For the first time marathoner, my coach told me to “plan my run and run my plan.” I have followed this advice on four of my five marathons and it has worked well—I didn’t get out of my zone to really kick until mile 26. Once though, in Boston, I got swept into the crowd and ran my first half at an unsustainable pace (I’ve qualified for Boston but I am not a 3:15 marathoner). By mile 10 I had a calf cramp from the punishing pace and, well, it lasted three days. I hobbled in just under the four-hour mark, but I was crushed. Plan your race to your capabilities and stick to the plan regardless of the noise around you.
Anything special planned for the milestone 10th year of the race?
We love celebrations and rewarding those who have been with us since the beginning. It seems like last year, but in 2011 we designed special long sleeved shirts to give away to the runners who had run all five years. We will celebrate our 10th Hamptons Marathon in a big way, no doubt, but right now we are focusing on making September 26, 2015 a perfect day for our runners and their friends and fans.
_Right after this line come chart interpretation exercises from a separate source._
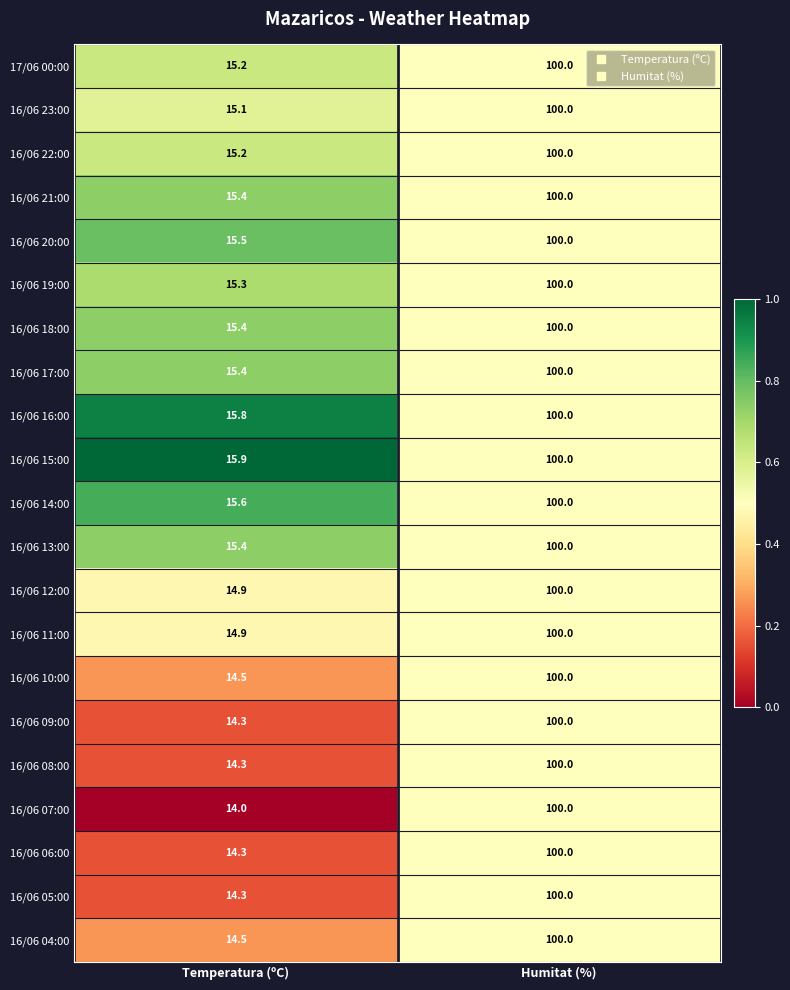

What is the maximum value shown in the chart?

100.0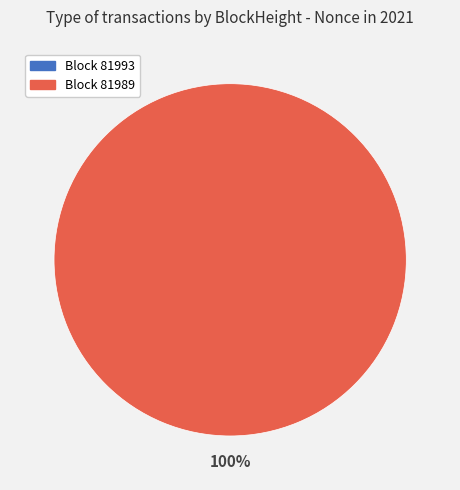

Is the sum of 81993 and 81989 greater than half?

Yes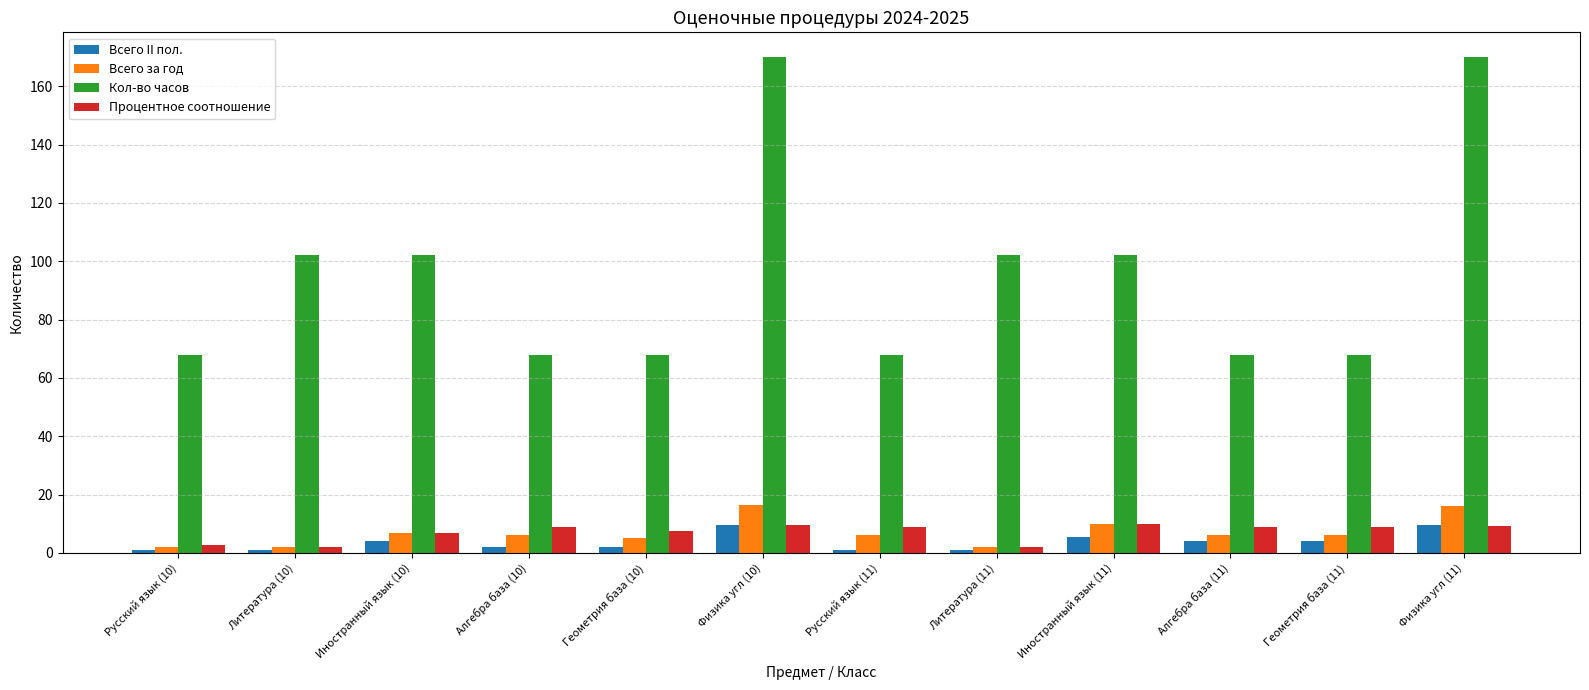

What is the value of the Всего II пол. bar at the 4th from the left?

2.0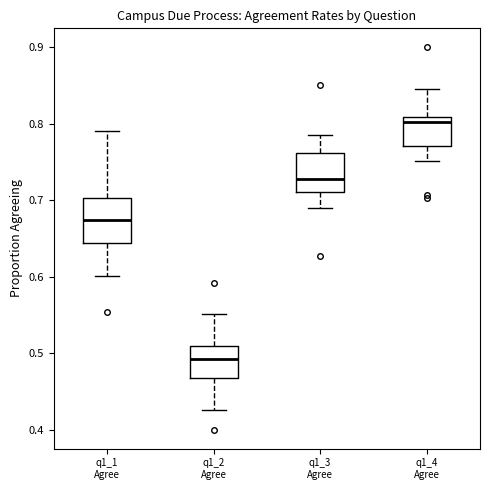

Reading left to right, transcribe this box plot: for each box, give where its median line is, the range the box spans, and where its two whiskers end, as read against the y-axis. The values are not printed on the chart, so give them approximately, as read against the axis.

q1_1 Agree: median 0.67, box 0.64 to 0.70, whiskers 0.60 to 0.79
q1_2 Agree: median 0.49, box 0.47 to 0.51, whiskers 0.43 to 0.55
q1_3 Agree: median 0.73, box 0.71 to 0.76, whiskers 0.69 to 0.79
q1_4 Agree: median 0.80, box 0.77 to 0.81, whiskers 0.75 to 0.85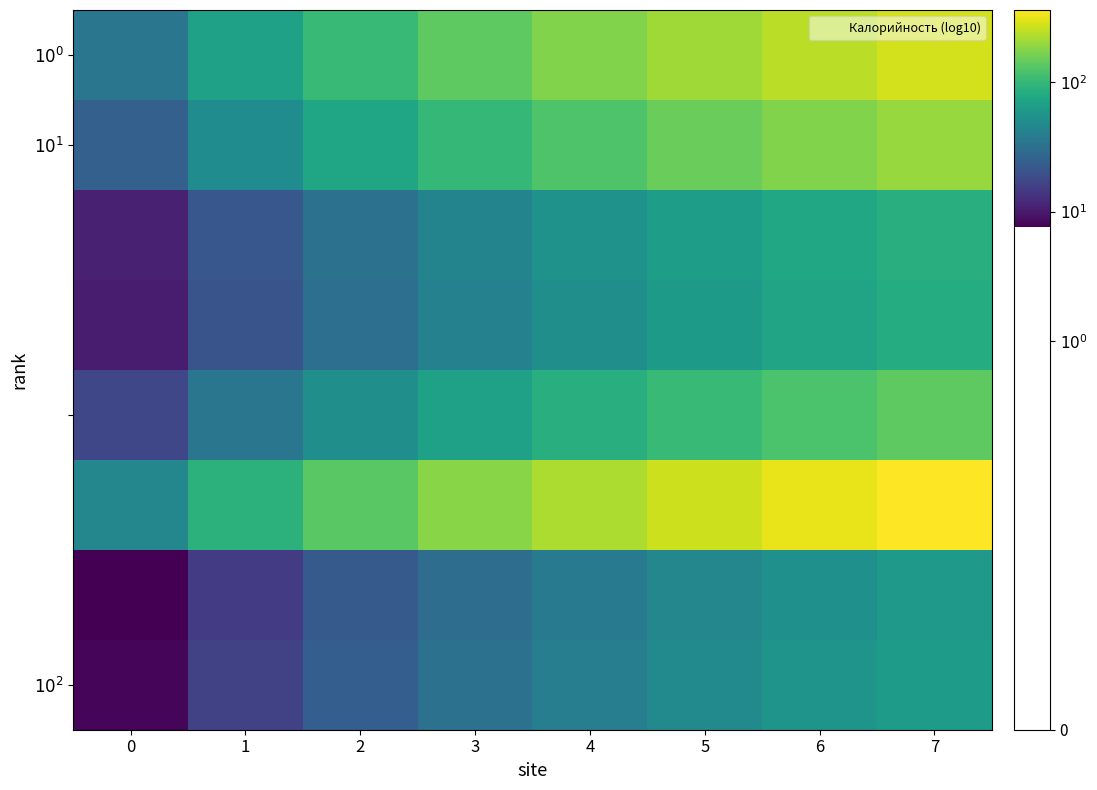

What is the minimum value shown in the chart?

0.9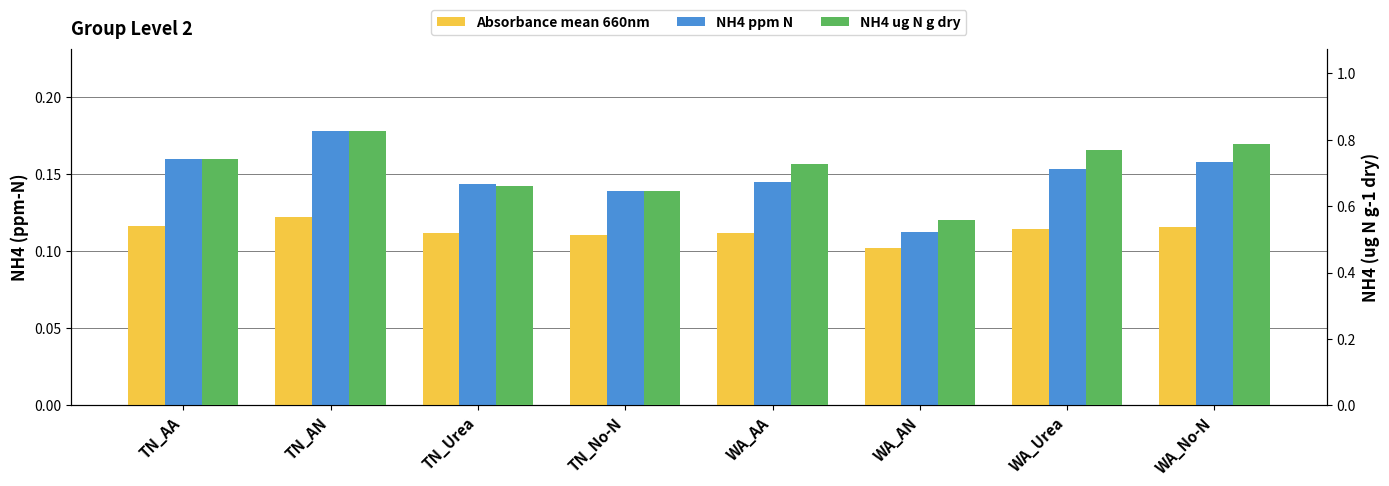

The NH4 ug N g dry series shows 0.9 at TN_No-N. True or false?

False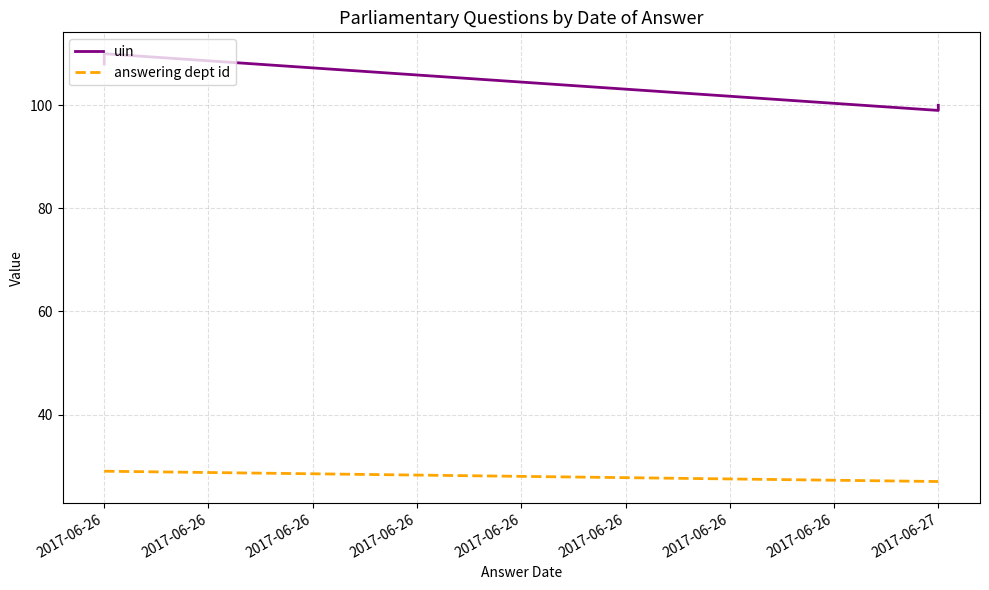

At which category is the sum across all series the highest?

2017-06-26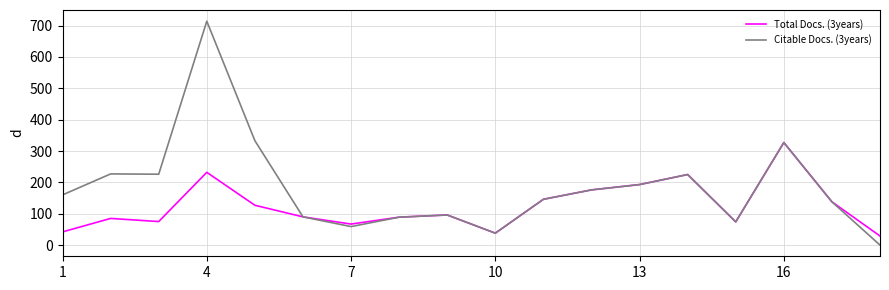

What is the greatest value displayed?

714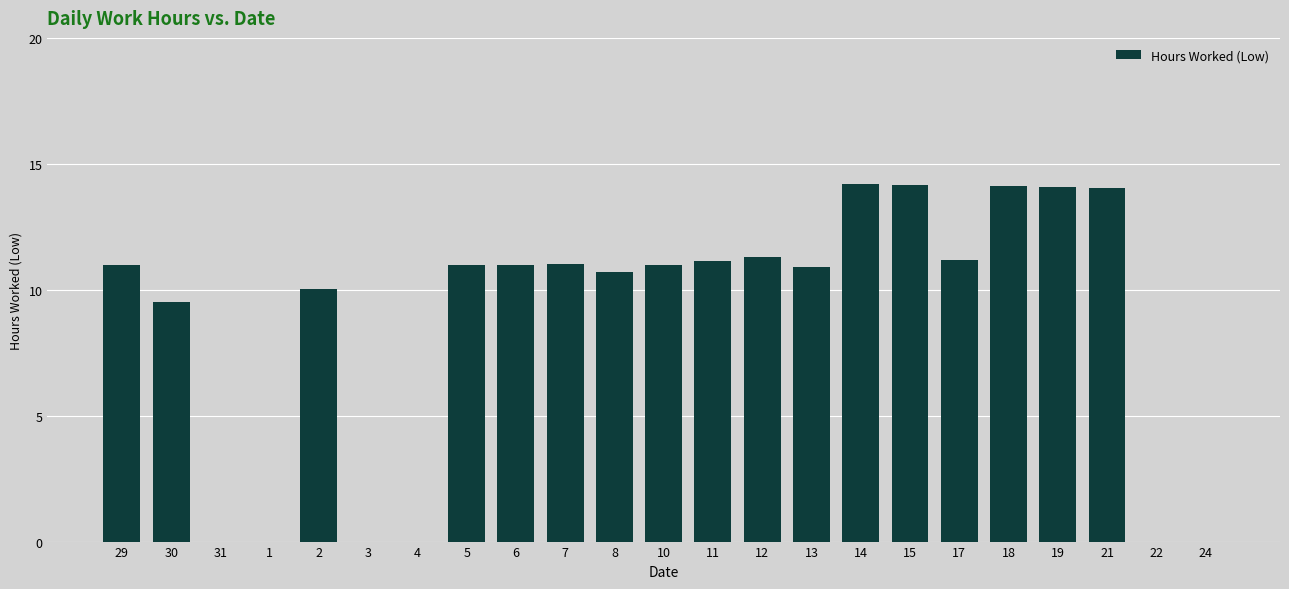

At which label is the value closest to 7?

30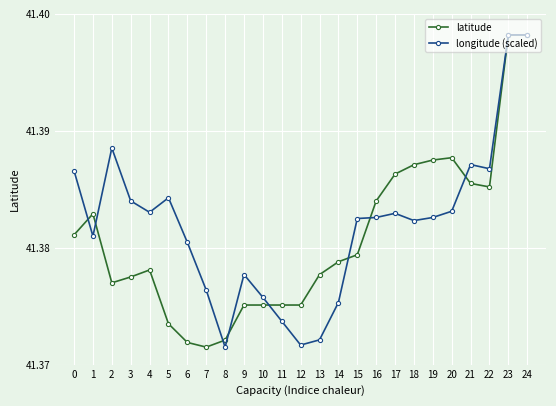

True or false: latitude has more than 2 interior local peaks.

True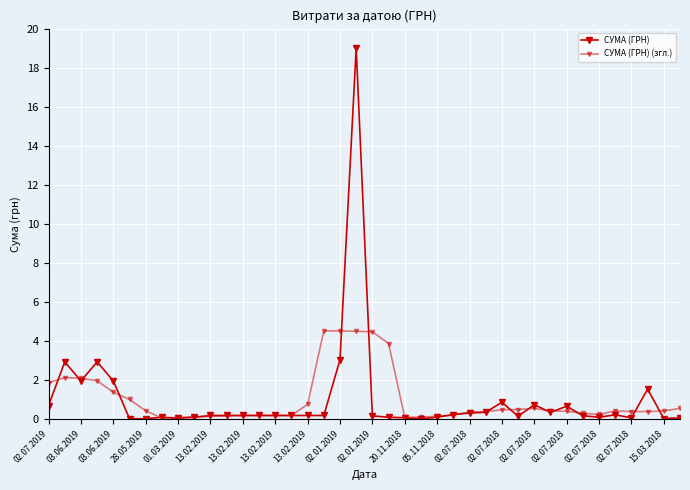

How many data points does each series have?

40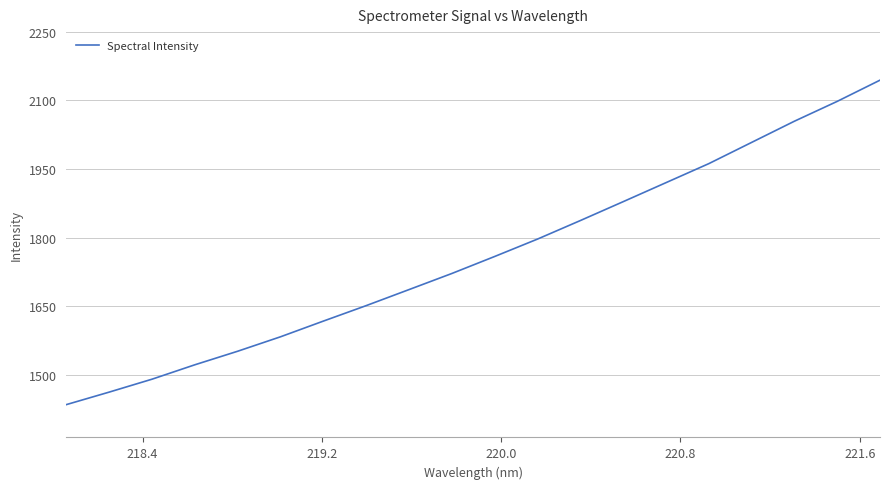

What is the greatest value displayed?

2144.0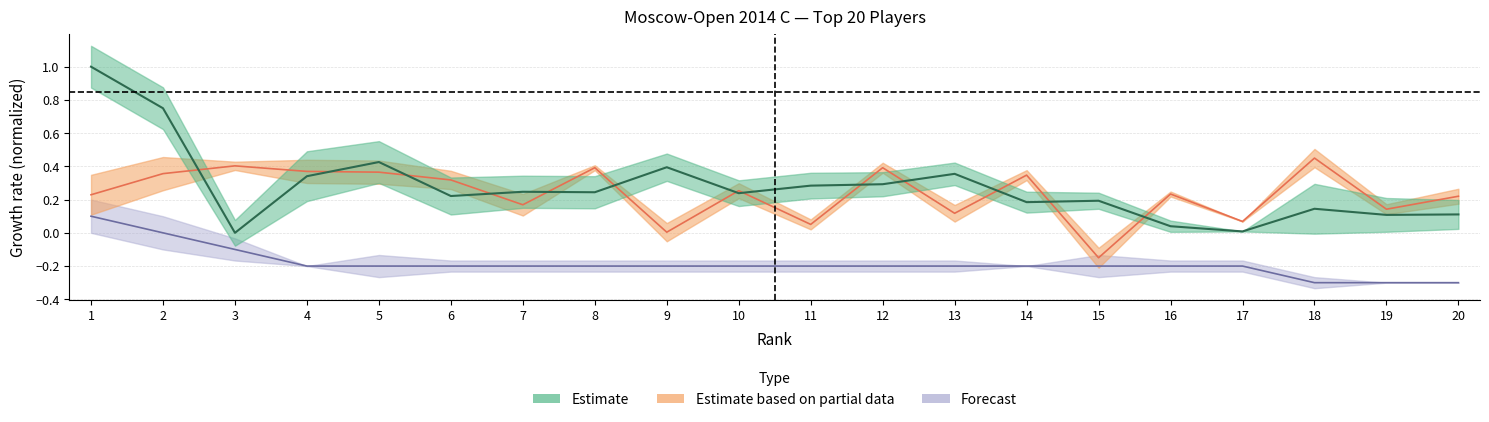

At which label is Очки closest to 0?

2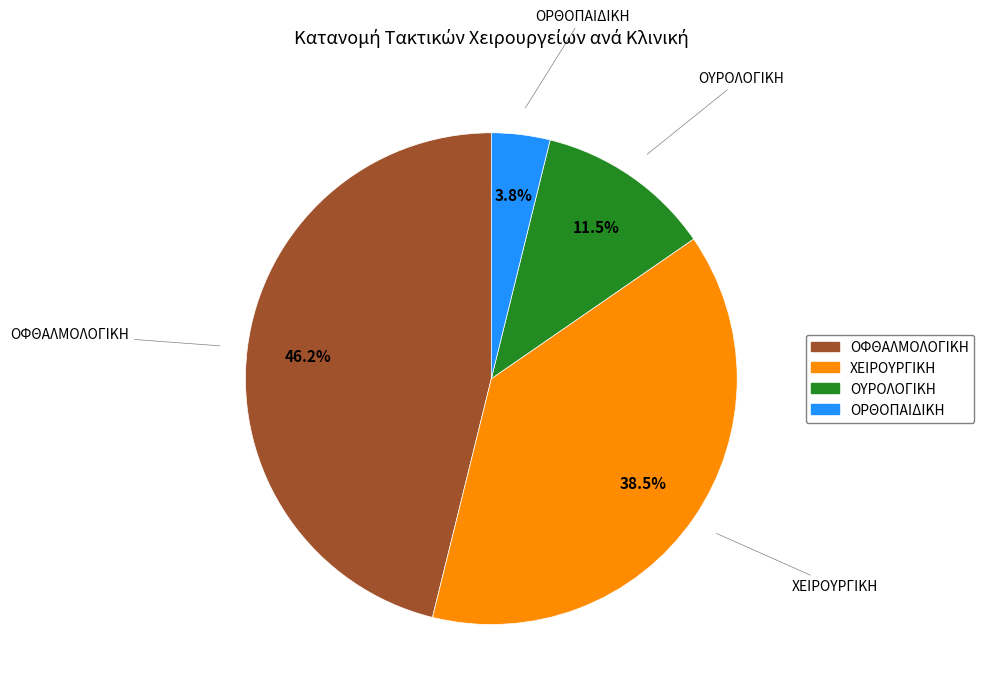

To the nearest percent, what portion does ΟΦΘΑΛΜΟΛΟΓΙΚΗ represent?

46%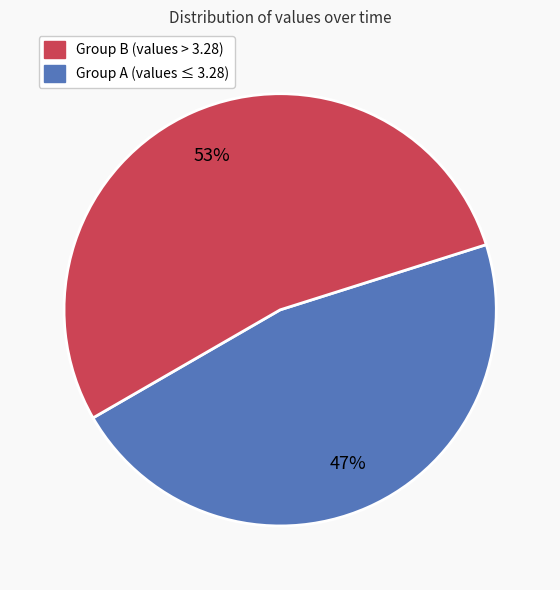

Is there any slice that represents more than half of the pie?

Yes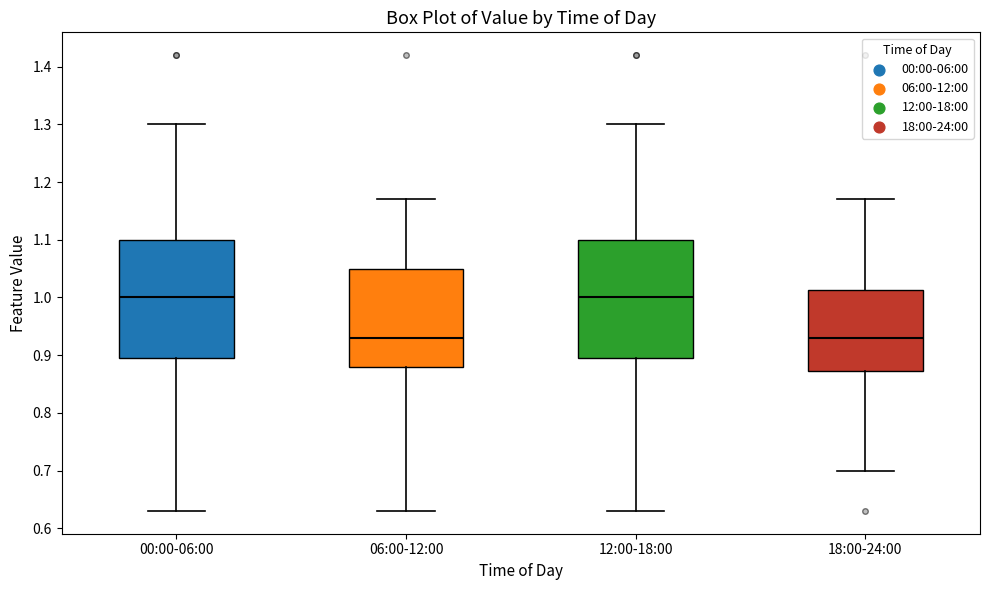

Reading left to right, read every box against the y-axis: the position of its median line, the range the box covers, and the ends of its whiskers. The values are not printed on the chart, so give them approximately, as read against the axis.

00:00-06:00: median 1.00, box 0.90 to 1.10, whiskers 0.63 to 1.30
06:00-12:00: median 0.93, box 0.88 to 1.05, whiskers 0.63 to 1.17
12:00-18:00: median 1.00, box 0.90 to 1.10, whiskers 0.63 to 1.30
18:00-24:00: median 0.93, box 0.87 to 1.01, whiskers 0.70 to 1.17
Race beneficiary programs benefit many—from the nonprofits who receive donations and increased name recognition to the communities who are served by the nonprofits and the runners who have another reason to feel proud of their accomplishment as they cross the finish line.
I’m honored that the sport I love gives back to our communities. If you are a race director or adventure outfitter and want to partner, please contact me. Together, our Small Change can add up to something good for communities.
Thank you Diane and Amanda for all you do for your community – have an inspired and magical race this year.